WHAT TO PRODUCE:
Below are the records; extract from them the line containing "tilt_deg: +3.7" to the line containing "focal_mm: 110", both lines included, exactly and with no pictures.

SOURCE RECORDS:

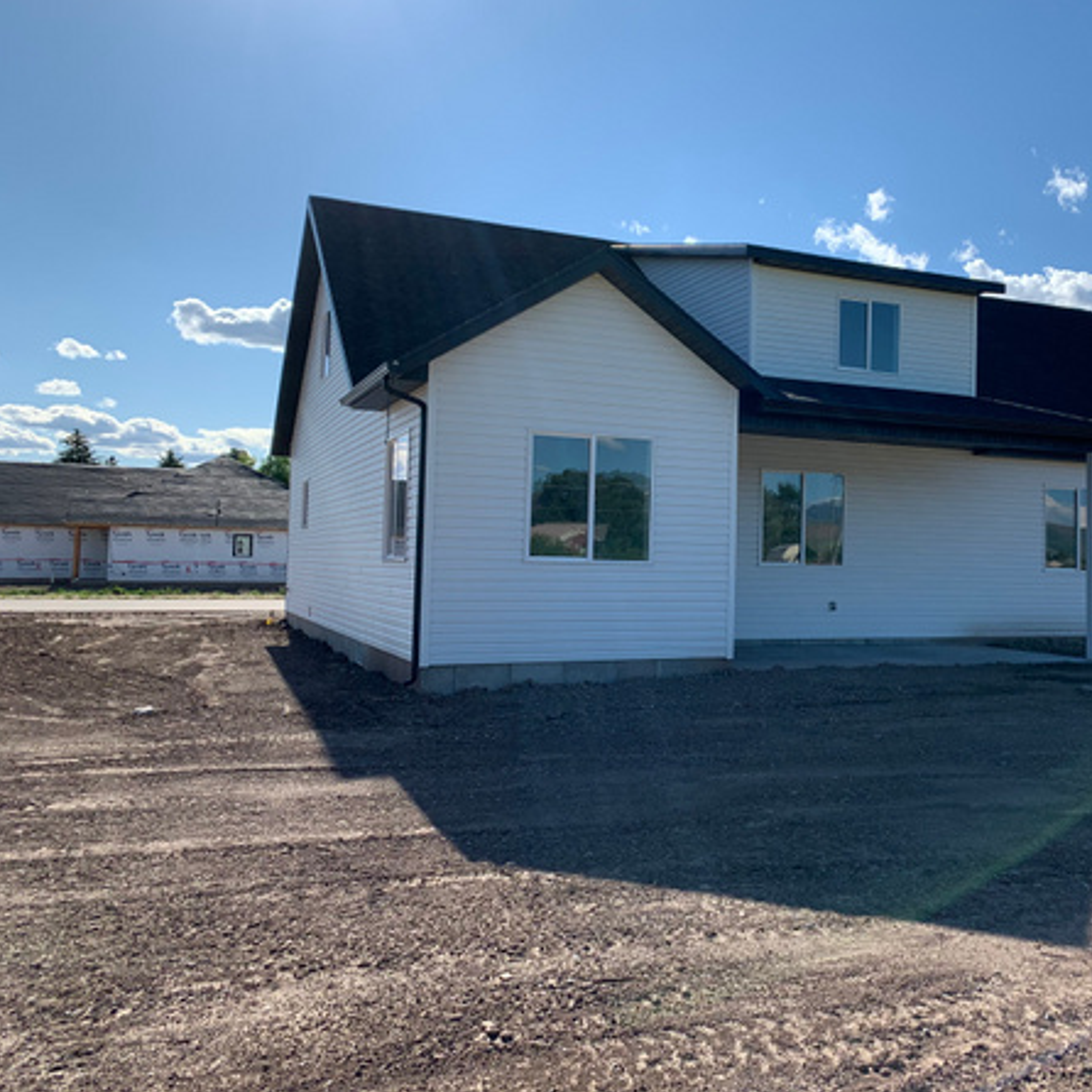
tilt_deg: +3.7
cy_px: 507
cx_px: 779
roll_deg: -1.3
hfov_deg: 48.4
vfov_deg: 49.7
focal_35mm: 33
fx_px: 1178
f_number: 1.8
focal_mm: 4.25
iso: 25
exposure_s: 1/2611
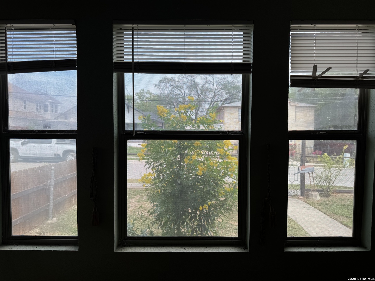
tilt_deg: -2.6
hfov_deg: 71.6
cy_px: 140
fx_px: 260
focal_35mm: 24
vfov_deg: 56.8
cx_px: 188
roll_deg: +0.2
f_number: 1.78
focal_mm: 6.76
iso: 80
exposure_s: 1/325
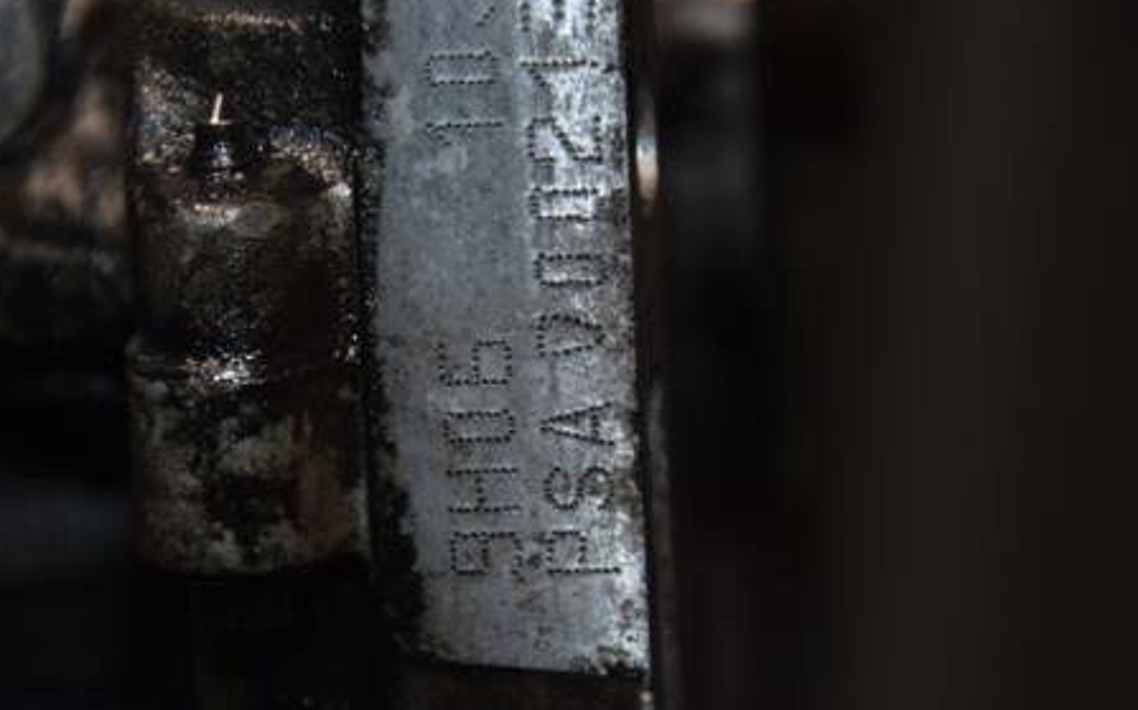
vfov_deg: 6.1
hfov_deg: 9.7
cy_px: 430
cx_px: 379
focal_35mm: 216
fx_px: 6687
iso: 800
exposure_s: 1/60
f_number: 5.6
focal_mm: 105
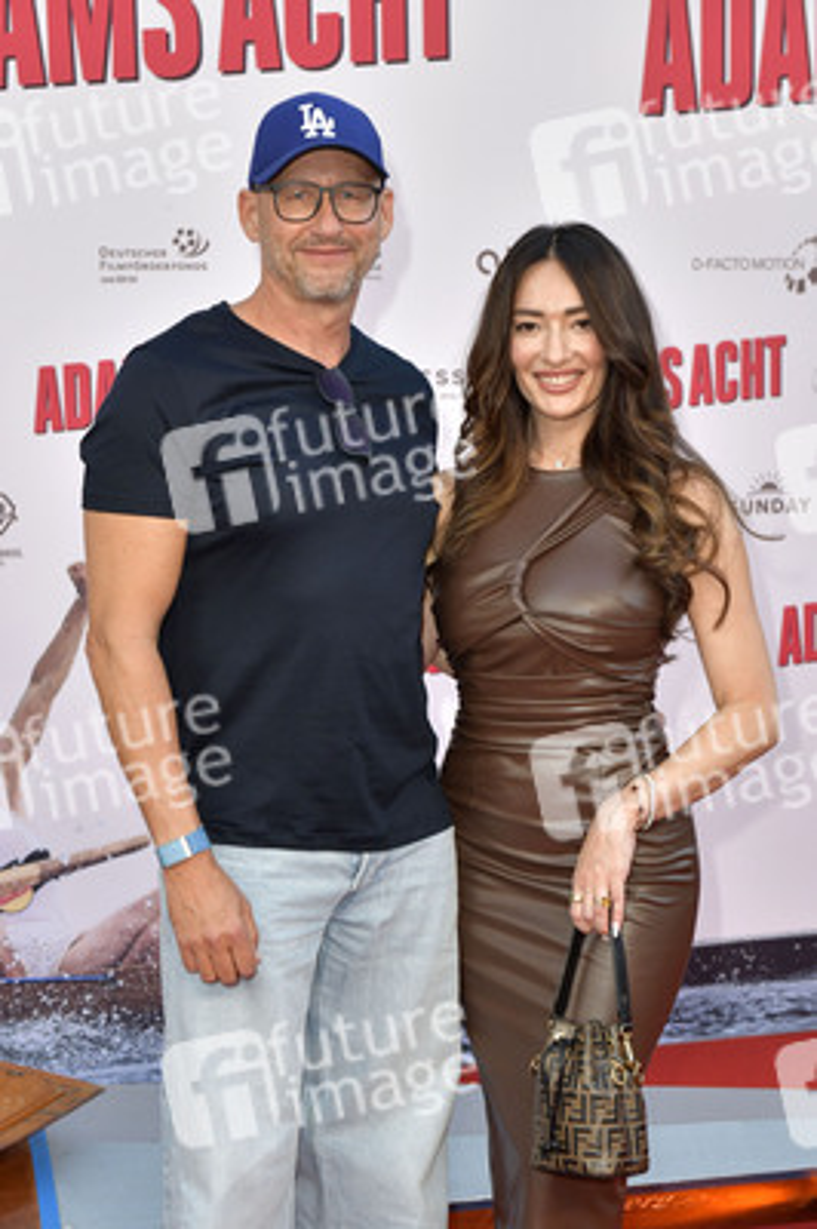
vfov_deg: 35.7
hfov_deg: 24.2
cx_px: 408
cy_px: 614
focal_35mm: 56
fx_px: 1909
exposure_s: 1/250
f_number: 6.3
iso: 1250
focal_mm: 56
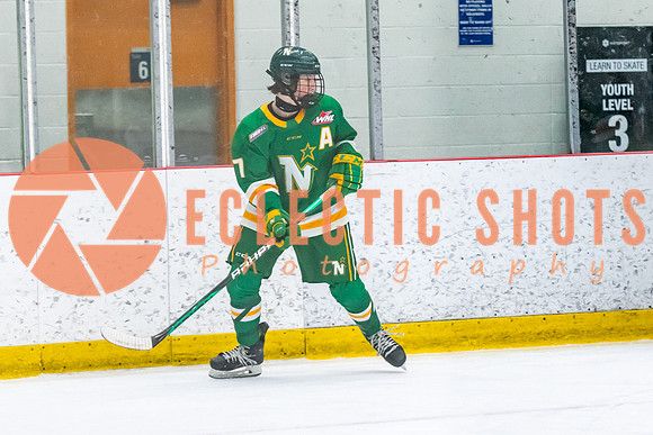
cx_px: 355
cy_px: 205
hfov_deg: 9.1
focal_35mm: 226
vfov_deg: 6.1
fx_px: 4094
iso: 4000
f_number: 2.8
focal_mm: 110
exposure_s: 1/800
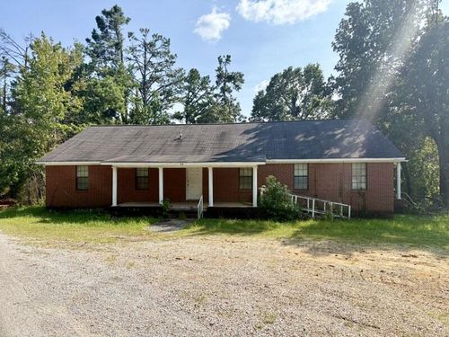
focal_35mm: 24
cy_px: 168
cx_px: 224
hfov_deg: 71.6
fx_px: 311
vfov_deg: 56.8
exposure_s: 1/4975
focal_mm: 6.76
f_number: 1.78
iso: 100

* * *

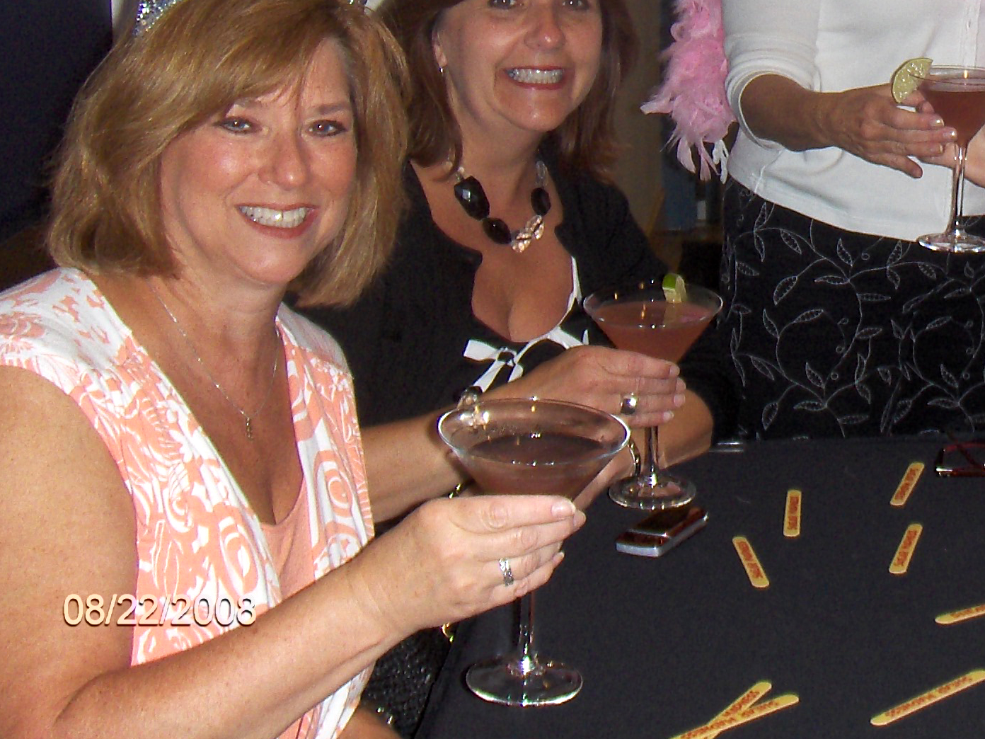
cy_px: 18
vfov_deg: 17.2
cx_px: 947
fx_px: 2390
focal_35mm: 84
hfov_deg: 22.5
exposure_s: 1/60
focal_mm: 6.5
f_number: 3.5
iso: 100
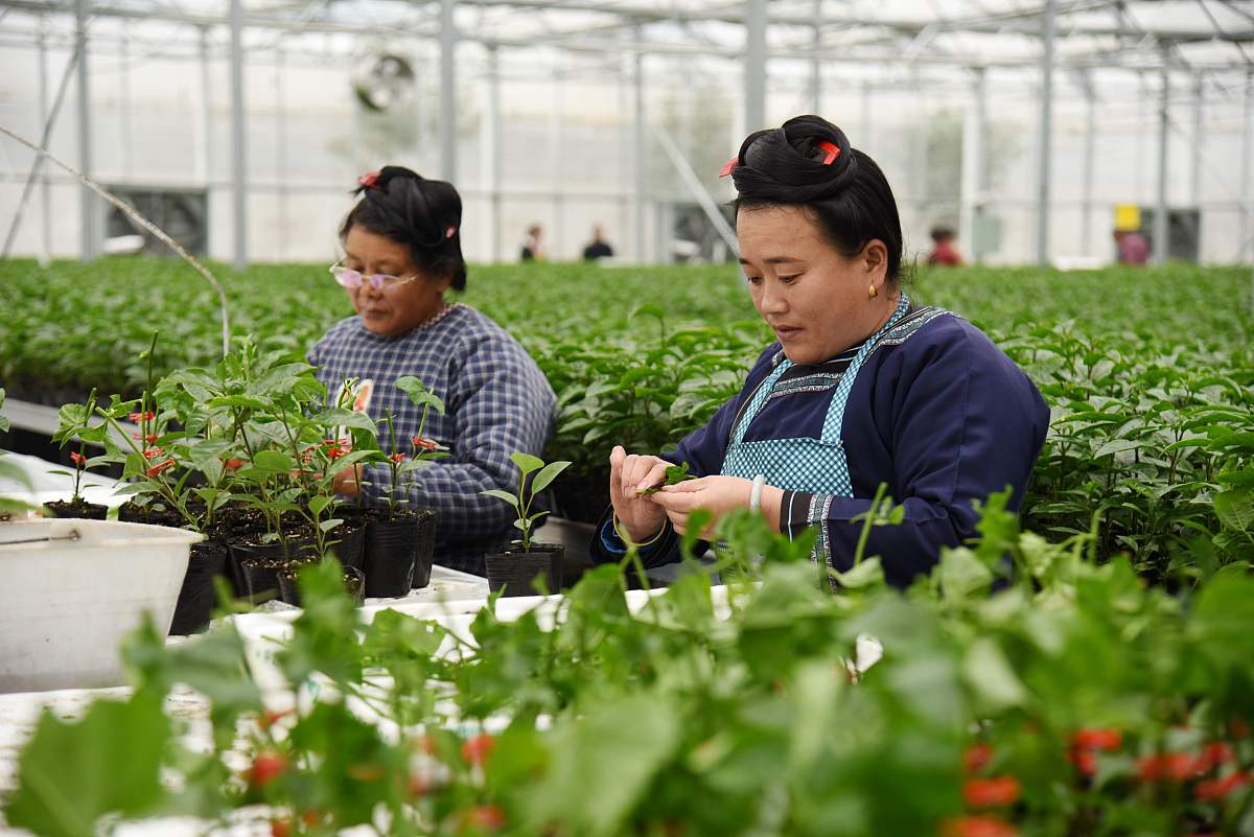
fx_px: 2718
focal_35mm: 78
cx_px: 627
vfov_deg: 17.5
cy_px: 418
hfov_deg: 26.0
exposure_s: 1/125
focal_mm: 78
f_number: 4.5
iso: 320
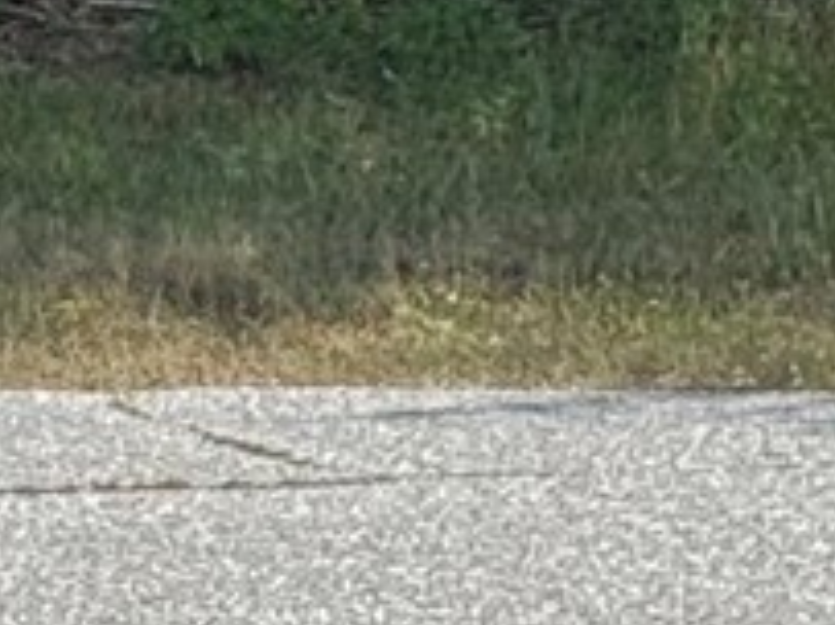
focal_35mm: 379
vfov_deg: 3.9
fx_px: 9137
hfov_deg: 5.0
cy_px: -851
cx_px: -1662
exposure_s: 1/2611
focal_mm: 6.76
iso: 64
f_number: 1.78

TASK SOLUTION:
tilt_deg: +3.7
cy_px: 507
cx_px: 779
roll_deg: -1.3
hfov_deg: 48.4
vfov_deg: 49.7
focal_35mm: 33
fx_px: 1178
f_number: 1.8
focal_mm: 4.25
iso: 25
exposure_s: 1/2611
tilt_deg: -2.6
hfov_deg: 71.6
cy_px: 140
fx_px: 260
focal_35mm: 24
vfov_deg: 56.8
cx_px: 188
roll_deg: +0.2
f_number: 1.78
focal_mm: 6.76
iso: 80
exposure_s: 1/325
vfov_deg: 6.1
hfov_deg: 9.7
cy_px: 430
cx_px: 379
focal_35mm: 216
fx_px: 6687
iso: 800
exposure_s: 1/60
f_number: 5.6
focal_mm: 105
vfov_deg: 35.7
hfov_deg: 24.2
cx_px: 408
cy_px: 614
focal_35mm: 56
fx_px: 1909
exposure_s: 1/250
f_number: 6.3
iso: 1250
focal_mm: 56
cx_px: 355
cy_px: 205
hfov_deg: 9.1
focal_35mm: 226
vfov_deg: 6.1
fx_px: 4094
iso: 4000
f_number: 2.8
focal_mm: 110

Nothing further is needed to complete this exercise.